L’affaire Griveaux ou « l’insoutenable légèreté de l’être » (*)
Politique

L’affaire Griveaux ou « l’insoutenable légèreté de l’être » (*)

Par Philippe Oswald - Publié le 15/02/2020
Nouveau coup dur pour La République En Marche ! Déjà loin dans les sondages derrière Anne Hidalgo et Rachida Dati dans la course aux élections municipales à Paris, son candidat, Benjamin Griveaux, a dû jeter l’éponge, à un mois du premier tour, après la diffusion d’une vidéo à caractère sexuel qu’il avait adressée à une amie. Le procédé pour le faire tomber est évidemment répugnant. Mais le concert d’indignations dans le monde politique et chez les commentateurs tourne à l’exercice convenu et obligatoire. Notre démocratie serait menacée ! Comme si les « boules puantes » étaient une nouveauté dans l’histoire de la République ! Faut-il rappeler que le tribunal révolutionnaire qui envoya Marie-Antoinette à l’échafaud n’avait pas hésité à l’accuser d’inceste pour « charger la barque » ?

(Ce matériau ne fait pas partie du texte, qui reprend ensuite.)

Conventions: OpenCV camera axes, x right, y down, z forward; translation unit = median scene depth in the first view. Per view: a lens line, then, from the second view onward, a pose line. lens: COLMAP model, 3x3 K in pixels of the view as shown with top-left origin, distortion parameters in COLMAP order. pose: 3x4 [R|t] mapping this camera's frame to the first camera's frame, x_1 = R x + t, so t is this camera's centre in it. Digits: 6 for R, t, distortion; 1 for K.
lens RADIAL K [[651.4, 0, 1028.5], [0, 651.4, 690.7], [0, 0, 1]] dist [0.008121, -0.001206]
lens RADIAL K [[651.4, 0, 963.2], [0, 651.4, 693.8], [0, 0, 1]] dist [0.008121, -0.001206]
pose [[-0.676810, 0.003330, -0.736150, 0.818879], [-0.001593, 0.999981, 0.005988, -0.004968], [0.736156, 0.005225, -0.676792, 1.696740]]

Si la République est menacée, c’est avant tout par la légèreté pour ne pas dire l’insignifiance d’une trop grande partie de son personnel politique. Après le ministre de l’Intérieur Castaner filmé en boîte de nuit en pleine crise des Gilets jaunes, c’est l’ancien porte-parole du gouvernement et candidat officiel de la majorité à la Mairie de Paris qui se filme lui-même dans une posture … sur laquelle nous n’insisterons pas. Il est de notoriété publique que ces deux proches d’Emmanuel Macron ont bénéficié du choix du prince alors qu’ils ne faisaient pas le poids. Mais avant eux, d’autres qu’on tenait pour des « poids lourds », Dominique Strauss-Kahn et Jérôme Cahuzac, deux ministres des finances dont l’un était alors favori à l’élection présidentielle, tombèrent à cause de scandales, sexuel pour l’un, financier pour l’autre, qui avaient révélé des failles de la personnalité incompatibles avec leur fonction et leur ambition. Confondus, tous deux avaient dû reconnaître s’être livrés à des « comportements inappropriés ».

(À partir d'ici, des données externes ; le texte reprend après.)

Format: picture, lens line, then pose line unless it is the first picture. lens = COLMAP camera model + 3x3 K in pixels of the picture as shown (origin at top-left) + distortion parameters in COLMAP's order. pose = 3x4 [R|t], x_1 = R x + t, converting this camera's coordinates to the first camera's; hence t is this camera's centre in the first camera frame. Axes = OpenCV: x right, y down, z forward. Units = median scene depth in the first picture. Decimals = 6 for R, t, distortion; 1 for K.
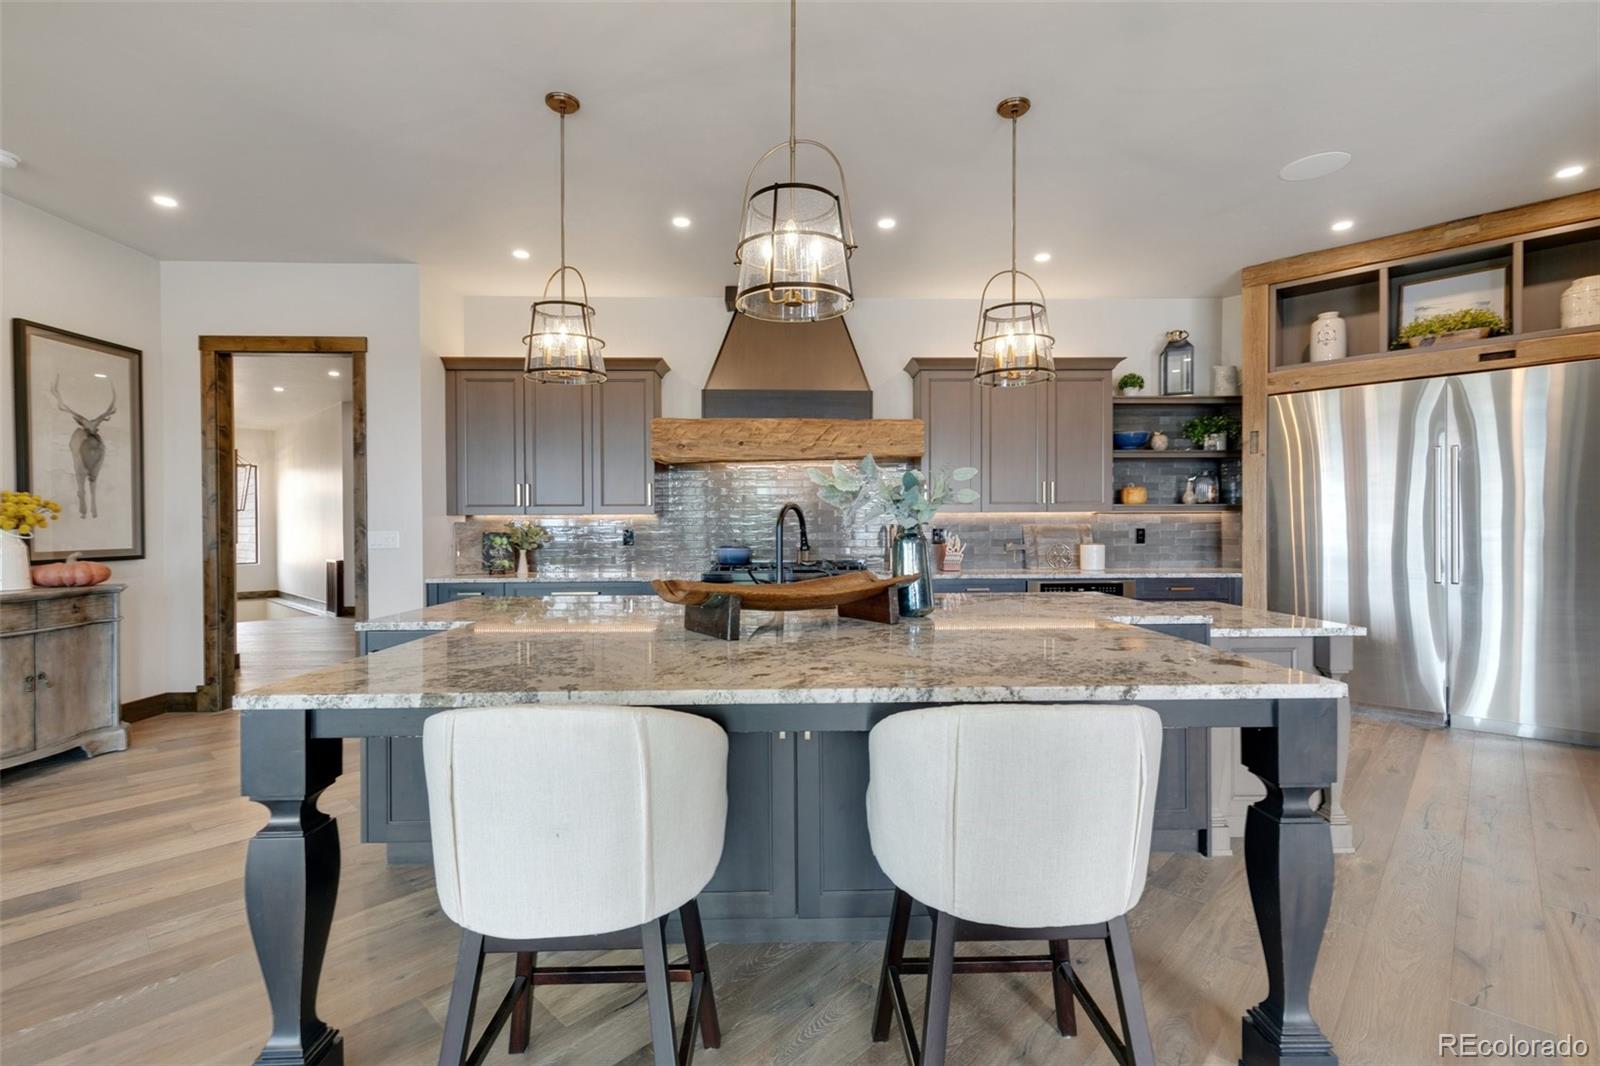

On connaît la formule tirée des Six Livres de la République de Jean Bodin (1529-1596) : « Il n’est de richesse que d’hommes ». Bien avant lui, les philosophes grecs Platon et Aristote professaient qu’une république sans hommes vertueux, prêts à se sacrifier pour le bien commun, n’est qu’un « gros animal » à la merci des démagogues et mûr pour la tyrannie. N’est-ce pas cela qui nous menace actuellement, le chaos puis la tyrannie ? Ce n’est pas en muselant les réseaux sociaux au mépris de la liberté d’expression, comme le propose la loi Avia sous prétexte de lutter contre « la haine », que l’on sauvera la République, mais en renouant avec l’authentique sagesse humaniste pour laquelle la vertu n’est pas un gros mot mais le socle fondateur d’un engagement politique. Qu’on ne s’y trompe pas : cette vertu politique est aussi éloignée de la caricature d’un « ordre moral » dictatorial, agitée comme un spectre depuis des décennies par les « déconstructeurs », que de la « moraline » sentimentale et individualiste en vogue aujourd’hui. Cette vertu politique n’est pas réservée aux saints mais combine les quatre vertus humaines essentielles : force, prudence, justice et tempérance, vertus dites « cardinales » parce que toutes les autres s’articulent autour d’elles. Mais au fait, a-t-on jamais entendu parler des vertus cardinales à Sciences Po et à l’ENA ?

(*) Titre d’un célèbre roman de Milan Kundera.